Op 12 oktober 2023 heeft de meervoudige wrakingskamer van de Rechtbank Den Haag het wrakingsverzoek van verzoekers afgewezen. Het verzoek was ingediend door [verzoeker 1] en [verzoeker 2] (de stichting), bijgestaan door mr. S. Sabir, advocaat te Den Haag. De wraking was gericht tegen mr. T.F. Hesselink, de rechter in een kort geding waarin verzoekers De Staat der Nederlanden (de Ministeries van Justitie en Veiligheid, Binnenlandse Zaken en Buitenlandse Zaken) hadden aangeklaagd. Het wrakingsverzoek was gebaseerd op drie gronden: de rechter zou de openbaarheid van de zitting niet hebben gegarandeerd, zou zonder argumenten van verzoekers te horen te hebben gegeven dat er geen spoedeisend belang meer was, en zou hebben vooruitgelopen op de ontvankelijkheid van de stichting.
De wrakingskamer oordeelde dat de eerste wrakingsgrond, die betrekking had op de regievoerende taak van de rechter, niet kon leiden tot toewijzing van het verzoek. De rechter had verschillende opties besproken om de publieke belangstelling voor de zaak te waarborgen, maar concrete feiten die zouden wijzen op partijdigheid ontbraken.
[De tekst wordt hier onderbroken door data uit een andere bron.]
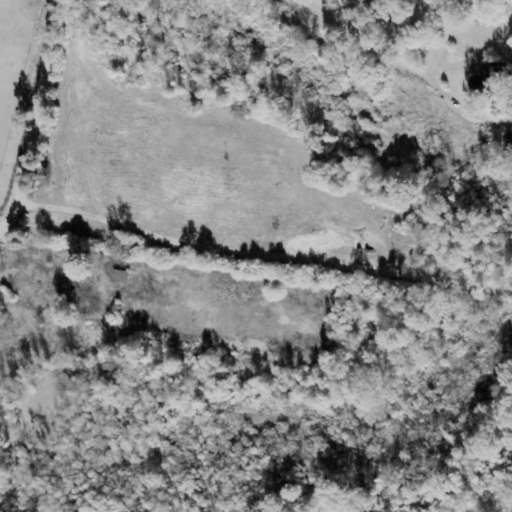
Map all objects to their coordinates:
road: (33, 119)
road: (100, 203)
De tweede wrakingsgrond, die stelde dat de rechter een inhoudelijk oordeel had gegeven over de spoedeisendheid, werd eveneens verworpen, omdat niet kon worden vastgesteld welke woorden de rechter had gebruikt. Tot slot werd ook de derde wrakingsgrond afgewezen, omdat de rechter niet had aangegeven dat de stichting niet ontvankelijk was, maar enkel dat er geen toestemming was verleend om op verkorte termijn te dagvaarden.
De wrakingskamer concludeerde dat er geen objectief gerechtvaardigde schijn van partijdigheid was en wees het verzoek tot wraking af. De procedure in de hoofdzaak kan voortgezet worden in de stand waarin deze zich bevond ten tijde van het indienen van het wrakingsverzoek.